As to what you should do instead of Goodharting yourself by forcing yourself to do things, I’d generally describe the alternative strategy as nonmonotonically seeking Pareto improvements. In less jargony terms, that’s trying to find ways to make yourself broadly rather than narrowly better, accepting that you might get worse at some things for a while as you explore the space, and achieving virtuous things as a downstream consequence or side-effect of becoming generally more virtuous across many dimensions simultaneously. This can be frustrating because the feedback loop is often long and you have to trust in and have patience with yourself to keep going even when it’s not clear what to do next or when you’ll see results.

Ways you might carry such a program out include self-improvement through things like positive psychology, a mentorship relationship with someone who can help guide you, therapy, and, as you might expect me to suggest, Zen or another Buddhist practice. This is the path of becoming more virtuous overall so that necessarily you’re more virtuous along any particular dimension you choose to look.

The best endorsement of this approach I can offer is myself. In my teens and twenties I tried to narrowly optimize myself in various ways to correct what I felt were defects, like not reading enough, not learning math fast enough, not caring for other people enough, and spending too much time doing frivolous things.

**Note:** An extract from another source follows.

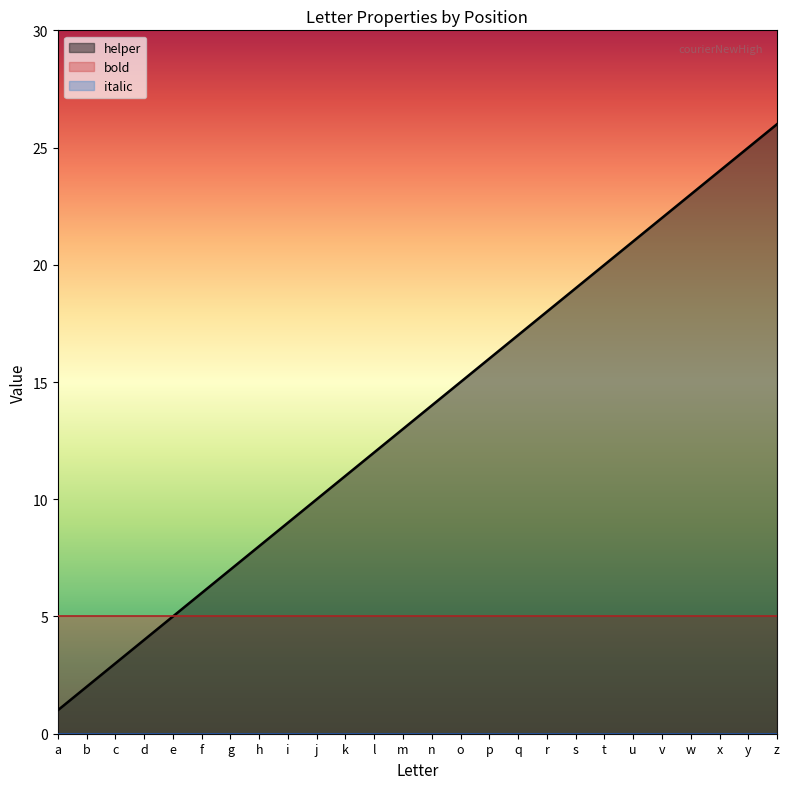

What is the spread (max minus min) of values at n?

14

The result was that I was a mess of depression and anxiety and profoundly out of touch with my emotions and desires. Things got better only after I failed to force myself to achieve something for the Nth time and finally accepted that it was a failing strategy for living a life I would find fulfilling. At that point I stepped back and just started taking care of myself, and slowly discovered that focusing on general capacity building worked way better and undid much of the damage I had done to myself.

Now in my late 30s I’m living the best life I have so far: I’m doing things I find fulfilling, I’m happy, and I seem to keep getting better at things I was previously bad at. Past performance may be no guarantee of future gains, but given the natural experiment I carried out on myself it certainly seems that, at least for me, the theory that focusing on Pareto improvements over narrow improvements is better for mental health has proven correct. Maybe it will be for you, too.